Repeat the lines of the data from the one containing "2010: January 12</span></span>" up to and including the one containing "2010 (Build 13328.20550)*</span></span>".

Dataset entries
★ ★ ★ ★ ★ ★ ★
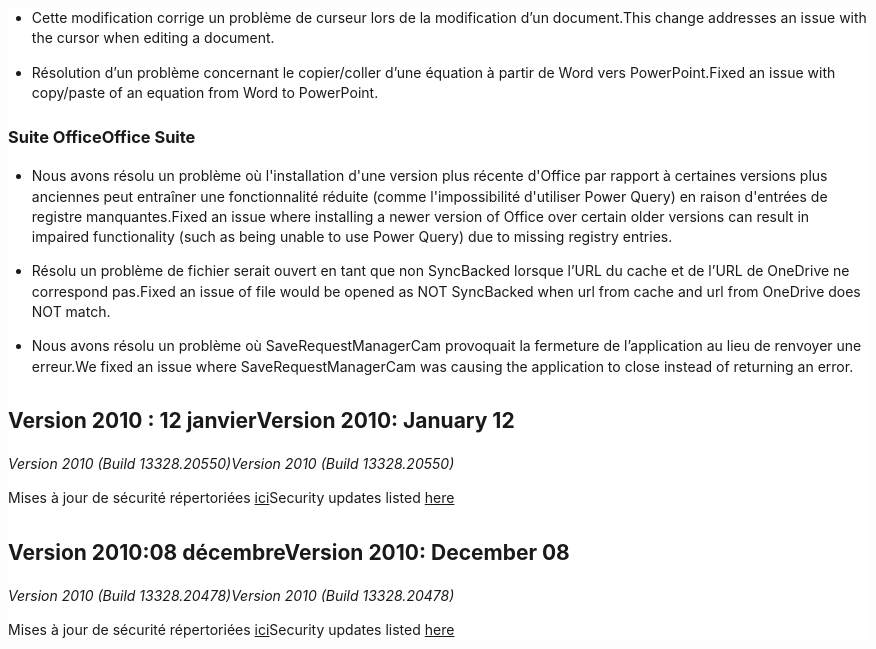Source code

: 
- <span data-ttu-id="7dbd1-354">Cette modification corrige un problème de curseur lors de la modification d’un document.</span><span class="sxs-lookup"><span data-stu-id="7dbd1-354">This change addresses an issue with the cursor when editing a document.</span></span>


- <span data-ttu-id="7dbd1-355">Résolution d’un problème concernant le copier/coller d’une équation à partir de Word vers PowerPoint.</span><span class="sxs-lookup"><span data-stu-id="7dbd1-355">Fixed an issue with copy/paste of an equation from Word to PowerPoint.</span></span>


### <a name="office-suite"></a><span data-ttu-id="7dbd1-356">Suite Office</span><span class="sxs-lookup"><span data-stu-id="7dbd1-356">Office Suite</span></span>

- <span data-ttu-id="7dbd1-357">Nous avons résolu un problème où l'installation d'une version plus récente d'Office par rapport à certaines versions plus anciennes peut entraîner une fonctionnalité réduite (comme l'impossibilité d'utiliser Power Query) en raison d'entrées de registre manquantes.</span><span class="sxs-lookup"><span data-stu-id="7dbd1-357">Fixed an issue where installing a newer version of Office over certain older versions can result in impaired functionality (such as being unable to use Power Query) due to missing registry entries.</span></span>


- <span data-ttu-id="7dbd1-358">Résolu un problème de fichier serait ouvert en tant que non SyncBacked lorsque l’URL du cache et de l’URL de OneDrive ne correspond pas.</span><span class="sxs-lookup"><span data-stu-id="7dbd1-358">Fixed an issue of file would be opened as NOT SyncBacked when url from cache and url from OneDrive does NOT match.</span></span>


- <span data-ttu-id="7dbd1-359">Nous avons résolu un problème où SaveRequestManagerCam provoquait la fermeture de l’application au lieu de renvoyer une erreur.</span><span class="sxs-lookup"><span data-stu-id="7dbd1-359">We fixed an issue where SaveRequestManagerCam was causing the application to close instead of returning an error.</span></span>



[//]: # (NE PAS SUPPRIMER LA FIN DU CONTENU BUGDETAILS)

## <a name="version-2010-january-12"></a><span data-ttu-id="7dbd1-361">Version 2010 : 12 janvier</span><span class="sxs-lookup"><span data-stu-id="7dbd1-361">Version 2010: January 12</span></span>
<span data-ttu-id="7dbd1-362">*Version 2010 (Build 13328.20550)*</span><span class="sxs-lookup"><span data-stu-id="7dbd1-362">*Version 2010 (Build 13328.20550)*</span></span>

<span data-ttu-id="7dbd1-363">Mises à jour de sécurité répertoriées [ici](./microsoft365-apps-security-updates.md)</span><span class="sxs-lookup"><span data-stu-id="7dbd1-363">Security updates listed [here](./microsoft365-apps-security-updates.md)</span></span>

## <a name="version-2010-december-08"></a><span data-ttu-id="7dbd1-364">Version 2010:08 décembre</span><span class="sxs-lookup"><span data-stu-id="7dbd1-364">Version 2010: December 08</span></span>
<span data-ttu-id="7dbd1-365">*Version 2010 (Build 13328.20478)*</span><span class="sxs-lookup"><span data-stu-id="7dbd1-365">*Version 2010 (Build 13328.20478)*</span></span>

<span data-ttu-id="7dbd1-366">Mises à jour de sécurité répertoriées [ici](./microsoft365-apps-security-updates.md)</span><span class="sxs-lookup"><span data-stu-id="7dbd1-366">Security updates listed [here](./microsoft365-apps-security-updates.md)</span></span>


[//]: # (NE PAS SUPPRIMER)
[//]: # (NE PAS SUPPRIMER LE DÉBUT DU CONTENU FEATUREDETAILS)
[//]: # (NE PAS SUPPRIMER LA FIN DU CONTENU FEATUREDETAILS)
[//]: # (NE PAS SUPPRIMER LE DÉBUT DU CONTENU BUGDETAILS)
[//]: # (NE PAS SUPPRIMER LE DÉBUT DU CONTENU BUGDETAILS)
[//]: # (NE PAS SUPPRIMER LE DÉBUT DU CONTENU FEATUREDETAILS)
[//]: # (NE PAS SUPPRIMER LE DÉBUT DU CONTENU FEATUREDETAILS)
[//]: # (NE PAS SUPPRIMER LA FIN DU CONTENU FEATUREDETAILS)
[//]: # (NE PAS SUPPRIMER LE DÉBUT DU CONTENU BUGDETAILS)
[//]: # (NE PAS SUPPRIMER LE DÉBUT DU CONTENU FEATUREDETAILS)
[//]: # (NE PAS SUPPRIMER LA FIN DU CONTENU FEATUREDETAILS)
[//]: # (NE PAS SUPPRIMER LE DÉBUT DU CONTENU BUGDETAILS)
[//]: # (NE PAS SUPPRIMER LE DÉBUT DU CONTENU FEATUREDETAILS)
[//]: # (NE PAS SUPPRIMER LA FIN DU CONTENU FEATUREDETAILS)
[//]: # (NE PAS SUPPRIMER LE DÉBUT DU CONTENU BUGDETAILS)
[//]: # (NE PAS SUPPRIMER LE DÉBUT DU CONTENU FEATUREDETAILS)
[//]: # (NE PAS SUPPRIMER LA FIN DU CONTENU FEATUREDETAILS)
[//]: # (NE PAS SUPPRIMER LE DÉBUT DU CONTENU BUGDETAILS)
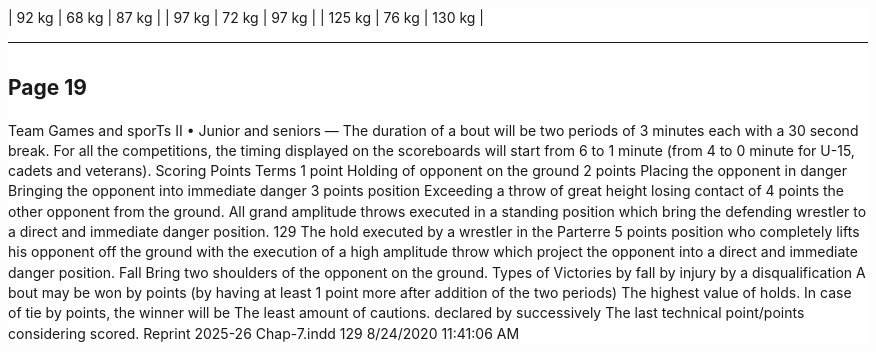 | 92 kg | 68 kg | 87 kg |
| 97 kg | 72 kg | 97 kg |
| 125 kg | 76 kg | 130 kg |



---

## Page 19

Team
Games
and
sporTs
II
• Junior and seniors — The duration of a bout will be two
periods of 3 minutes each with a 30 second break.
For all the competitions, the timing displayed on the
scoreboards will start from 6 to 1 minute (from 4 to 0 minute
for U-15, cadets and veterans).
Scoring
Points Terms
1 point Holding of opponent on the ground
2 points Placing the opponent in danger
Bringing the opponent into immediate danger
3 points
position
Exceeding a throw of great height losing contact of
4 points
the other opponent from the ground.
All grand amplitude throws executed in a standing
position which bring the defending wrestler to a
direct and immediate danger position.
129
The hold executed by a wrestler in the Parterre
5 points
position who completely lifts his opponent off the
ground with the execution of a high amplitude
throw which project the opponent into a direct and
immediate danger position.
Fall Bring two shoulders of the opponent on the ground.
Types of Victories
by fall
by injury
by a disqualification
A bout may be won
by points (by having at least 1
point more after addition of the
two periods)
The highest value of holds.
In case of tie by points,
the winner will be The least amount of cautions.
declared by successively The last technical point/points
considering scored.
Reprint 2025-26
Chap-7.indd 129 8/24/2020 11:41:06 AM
★ ★ ★ ★ ★ ★ ★
-- Expected answer --
## <a name="version-2010-january-12"></a><span data-ttu-id="7dbd1-361">Version 2010 : 12 janvier</span><span class="sxs-lookup"><span data-stu-id="7dbd1-361">Version 2010: January 12</span></span>
<span data-ttu-id="7dbd1-362">*Version 2010 (Build 13328.20550)*</span><span class="sxs-lookup"><span data-stu-id="7dbd1-362">*Version 2010 (Build 13328.20550)*</span></span>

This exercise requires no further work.